Mete dairesinin önüne geldiğinde hiç beklemeden şifreyi girip kapıyı açtı. "Sana ne anlattı?" Üzerindekileri yere atıp koltuğa oturdu.
"Kahvaltı yapıyorduk. Ben dün senin evinde kalmıştım. Sabah erken bir vakitte eve döndüm." Demek gerçekten de kalmıştı. "Babam görmedi eve geldiğimi. O konuda bir sıkıntı olmadı ama sofrada birden konu sana geldi."

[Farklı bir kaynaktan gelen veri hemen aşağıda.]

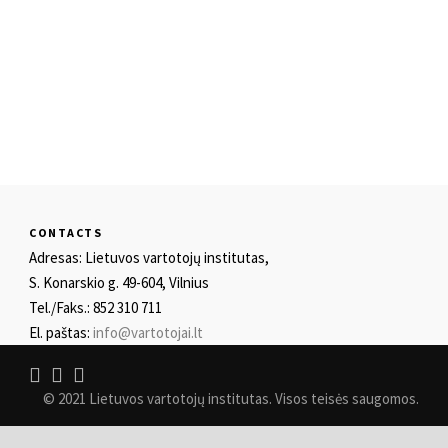
CONTACTS
Adresas: Lietuvos vartotojų institutas,
S. Konarskio g. 49-604, Vilnius
Tel./Faks.: 852 310 711
El. paštas:
info@vartotojai.lt
© 2021 Lietuvos vartotojų institutas. Visos teisės saugomos.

"Baban benimle hala konuştuğunu bilmiyordu."
"Bilmiyor zaten."
"O zaman niye durup dururken benim hakkımda konuştu?"
Temur derin bir nefes aldı. Mete bu nefesten sonra anladı ki ya onu çok sinirlendirecek ya da çok üzecek bir şey gelecekti.

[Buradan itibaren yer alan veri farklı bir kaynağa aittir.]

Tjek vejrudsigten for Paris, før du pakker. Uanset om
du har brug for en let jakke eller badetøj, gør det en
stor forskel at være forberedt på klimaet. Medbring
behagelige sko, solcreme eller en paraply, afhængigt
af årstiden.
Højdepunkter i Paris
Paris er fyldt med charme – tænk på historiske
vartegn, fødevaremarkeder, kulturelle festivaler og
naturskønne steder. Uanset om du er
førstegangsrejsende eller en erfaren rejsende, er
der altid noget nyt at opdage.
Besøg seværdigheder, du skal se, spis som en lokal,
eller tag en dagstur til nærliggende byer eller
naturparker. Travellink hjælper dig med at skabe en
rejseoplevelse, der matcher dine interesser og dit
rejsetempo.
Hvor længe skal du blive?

"Senin gibi bir mikroptan ailemiz kurtulduğu için adak verecekmiş. Oğlu doğru yolu bulsun diye çok dua etmiş. Duaları karşılık bulmuş."
"Temur sen kaza geçirdin! Bunun farkında değil mi o?" Mete sesine hakim olamıyordu. "Ya ölseydin lan! O zaman da böyle konuşabilecek miydi?"
"Bağırma bana Mete!" Temurhan'ın sesi de ondan geri kalmıyordu. "Ben de sinirliyim farkında değil misin? Babam öyle konuşunca ne diyeceğimi bilemedim. Ağzımdan senin gerçekten kötü biri mi olduğun sorusu kaçtı."
"Ne diyebilir ki bu soruya? Onların gözünde deccalden farkım yok. Beni bok parçasından halli-"
"Seni savundum." Temur'un tok sesini duyduğunda şuursuzca konuşmayı kesti. "Ama yapmamam lazımdı."
"Ne dedin peki?"
"Problem bu değil Mete. Babam galiba seninle konuştuğumu anladı diyorum."
"Temurhan ne dedin? Gerçekten merak ediyorum." Mete bunun olacağını tahmin edebilirdi ama Temur'un onu savunacağını bu durumda hayal bile edemezdi.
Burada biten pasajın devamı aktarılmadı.